## TRECHO DO TEXTO
VIVENDO E APRENDENDO COM C.S.LEWIS - I

Parte XIII a
VIVENDO E APRENDENDO COM C.S.LEWIS


O sentido medieval é, novamente, o mais fácil de ser reconhecido:

É fácil reconhecer em que sentido os sorrisos de Dante eram “metafísicos.” A relação entre estes dois elementos é real, ontológica, inteligível e o material não precisa ser, em si mesmo, belo; pode até vir a ser grotesco – como, por exemplo, quando o tempo é representado por uma árvore que cresce para baixo em um vaso que representa o Primum Mobile (Paradiso, XXVII, 118).15



Em sua detalhada análise das imagens usadas por Dante nesta obra, não é complicado reconhecer o predomínio dos frutos do jardim (garden) em relação às paisagens (landscape):

Talvez esta seja uma característica da Idade Média antes de ser de Dante. Os poetas medievais interessam-se por árvores, flores, feras, pássaros e rios e não muito freqüentemente, penso eu, por paisagens. E quando alguns se mostram interessados, são geralmente de origem alemã.16

E, de fato, as imagens usadas na Divina Comédia, por exemplo, são de grande concretude, luminosidade, movimento ou peso, o que sugere um estilo medieval extremamente concreto e metafórico, ao invés do romântico, intrínseco a autores renascentistas.17

Para Lewis, os símbolos são referenciais indicadores de uma realidade muito mais concreta e maravilhosa do que eles podem ser — signos não valem nada por si mesmos (o que não tira sua importância e utilidade). Por isso é que ele “joga” tanto com as imagens nas Crônicas de Nárnia, fazendo uma verdadeira “miscelânea” de personagens mitológicos, lendários, realistas, etc.

Ao contrário dos que simplesmente descartam toda imaginação, exaltando uma espécie de literatura dos “fatos,” insossa e enfadonha, Lewis pretende mostrar quão ridículo é o tipo de inversão da realidade e, conseqüentemente, dos valores que o homem cultiva, exaltando os meios em lugar dos fins (que são, na verdade, a real fonte de inspiração dos símbolos).

## INSTRUÇÕES DAS TAREFAS
(a) Por favor, reproduza do trecho sobre Lewis e Dante a parte que começa com as palavras que contêm "Para Lewis, os" e termina em "inspiração dos símbolos).".
(b) Diga se cada afirmação concorda com o trecho sobre Lewis e Dante, respondendo sim ou não e citando as palavras do trecho que decidem: (i) os poetas medievais se interessam com frequência por paisagens; (ii) para Lewis, os signos não valem nada por si mesmos; (iii) o tempo aparece representado por uma árvore que cresce para cima.

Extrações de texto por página
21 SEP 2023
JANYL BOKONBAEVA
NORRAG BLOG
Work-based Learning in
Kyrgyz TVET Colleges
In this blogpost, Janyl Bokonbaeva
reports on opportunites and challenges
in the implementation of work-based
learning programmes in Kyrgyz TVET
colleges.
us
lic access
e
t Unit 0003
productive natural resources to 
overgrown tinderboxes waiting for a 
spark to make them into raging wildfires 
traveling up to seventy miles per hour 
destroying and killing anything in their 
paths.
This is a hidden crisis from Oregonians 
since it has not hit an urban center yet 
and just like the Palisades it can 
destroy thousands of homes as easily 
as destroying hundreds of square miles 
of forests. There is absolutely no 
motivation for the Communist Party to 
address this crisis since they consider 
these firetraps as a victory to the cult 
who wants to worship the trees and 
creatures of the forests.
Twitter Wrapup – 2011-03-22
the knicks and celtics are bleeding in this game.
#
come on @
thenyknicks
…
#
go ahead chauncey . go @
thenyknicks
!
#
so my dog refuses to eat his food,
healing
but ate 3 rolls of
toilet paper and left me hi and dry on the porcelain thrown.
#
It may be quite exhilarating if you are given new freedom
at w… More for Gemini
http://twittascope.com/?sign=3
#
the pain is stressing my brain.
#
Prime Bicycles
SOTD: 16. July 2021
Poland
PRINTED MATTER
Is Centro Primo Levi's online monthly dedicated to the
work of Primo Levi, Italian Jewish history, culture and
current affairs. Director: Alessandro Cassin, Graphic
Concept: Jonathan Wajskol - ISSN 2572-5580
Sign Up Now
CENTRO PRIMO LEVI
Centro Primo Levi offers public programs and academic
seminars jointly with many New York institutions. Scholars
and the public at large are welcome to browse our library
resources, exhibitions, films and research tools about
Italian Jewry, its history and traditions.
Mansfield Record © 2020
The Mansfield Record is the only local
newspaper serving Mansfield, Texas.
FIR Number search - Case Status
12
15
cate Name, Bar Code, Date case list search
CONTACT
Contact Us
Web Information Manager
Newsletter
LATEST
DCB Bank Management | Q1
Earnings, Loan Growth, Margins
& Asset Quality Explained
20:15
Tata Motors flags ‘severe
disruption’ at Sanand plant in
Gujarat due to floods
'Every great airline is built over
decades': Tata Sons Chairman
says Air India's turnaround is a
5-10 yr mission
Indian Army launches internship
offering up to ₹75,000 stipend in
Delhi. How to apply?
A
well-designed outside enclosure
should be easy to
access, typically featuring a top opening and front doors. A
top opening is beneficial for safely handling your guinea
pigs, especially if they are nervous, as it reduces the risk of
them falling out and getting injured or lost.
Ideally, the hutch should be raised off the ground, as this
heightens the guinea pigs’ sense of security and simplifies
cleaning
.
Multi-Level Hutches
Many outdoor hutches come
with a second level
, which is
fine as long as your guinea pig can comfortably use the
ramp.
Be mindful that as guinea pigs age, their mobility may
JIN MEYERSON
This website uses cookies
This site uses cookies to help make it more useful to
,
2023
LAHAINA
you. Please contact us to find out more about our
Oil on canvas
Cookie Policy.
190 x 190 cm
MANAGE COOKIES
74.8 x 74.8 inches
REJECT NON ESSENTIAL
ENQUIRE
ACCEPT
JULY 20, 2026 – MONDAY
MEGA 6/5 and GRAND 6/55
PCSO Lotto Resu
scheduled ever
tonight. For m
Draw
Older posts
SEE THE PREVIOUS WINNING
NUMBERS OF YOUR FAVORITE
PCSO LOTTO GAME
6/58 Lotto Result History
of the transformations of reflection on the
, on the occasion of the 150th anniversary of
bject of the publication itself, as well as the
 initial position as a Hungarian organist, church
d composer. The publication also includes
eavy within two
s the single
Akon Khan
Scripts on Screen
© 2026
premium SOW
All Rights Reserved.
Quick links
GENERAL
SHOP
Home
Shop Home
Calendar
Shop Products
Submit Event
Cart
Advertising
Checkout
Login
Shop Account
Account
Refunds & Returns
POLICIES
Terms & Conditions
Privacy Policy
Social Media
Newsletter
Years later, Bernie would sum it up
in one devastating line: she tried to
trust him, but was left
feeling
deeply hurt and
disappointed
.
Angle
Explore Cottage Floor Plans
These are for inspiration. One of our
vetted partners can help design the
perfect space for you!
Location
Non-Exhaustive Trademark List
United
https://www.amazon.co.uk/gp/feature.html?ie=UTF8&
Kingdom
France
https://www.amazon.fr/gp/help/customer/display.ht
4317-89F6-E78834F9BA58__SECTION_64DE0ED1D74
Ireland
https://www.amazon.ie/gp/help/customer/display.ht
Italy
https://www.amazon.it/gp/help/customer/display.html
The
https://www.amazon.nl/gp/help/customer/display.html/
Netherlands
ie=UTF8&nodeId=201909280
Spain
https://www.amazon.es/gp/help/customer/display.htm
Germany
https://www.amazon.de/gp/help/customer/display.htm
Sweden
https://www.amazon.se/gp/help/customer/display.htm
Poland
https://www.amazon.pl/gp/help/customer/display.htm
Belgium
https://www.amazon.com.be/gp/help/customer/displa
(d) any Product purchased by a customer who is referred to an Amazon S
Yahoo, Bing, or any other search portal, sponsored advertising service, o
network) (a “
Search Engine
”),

## TAREFAS RESOLVIDAS
(a)
Para Lewis, os símbolos são referenciais indicadores de uma realidade muito mais concreta e maravilhosa do que eles podem ser — signos não valem nada por si mesmos (o que não tira sua importância e utilidade). Por isso é que ele “joga” tanto com as imagens nas Crônicas de Nárnia, fazendo uma verdadeira “miscelânea” de personagens mitológicos, lendários, realistas, etc.

Ao contrário dos que simplesmente descartam toda imaginação, exaltando uma espécie de literatura dos “fatos,” insossa e enfadonha, Lewis pretende mostrar quão ridículo é o tipo de inversão da realidade e, conseqüentemente, dos valores que o homem cultiva, exaltando os meios em lugar dos fins (que são, na verdade, a real fonte de inspiração dos símbolos).

(b)
(i) Não: "não muito freqüentemente, penso eu, por paisagens".
(ii) Sim: "signos não valem nada por si mesmos".
(iii) Não: "uma árvore que cresce para baixo".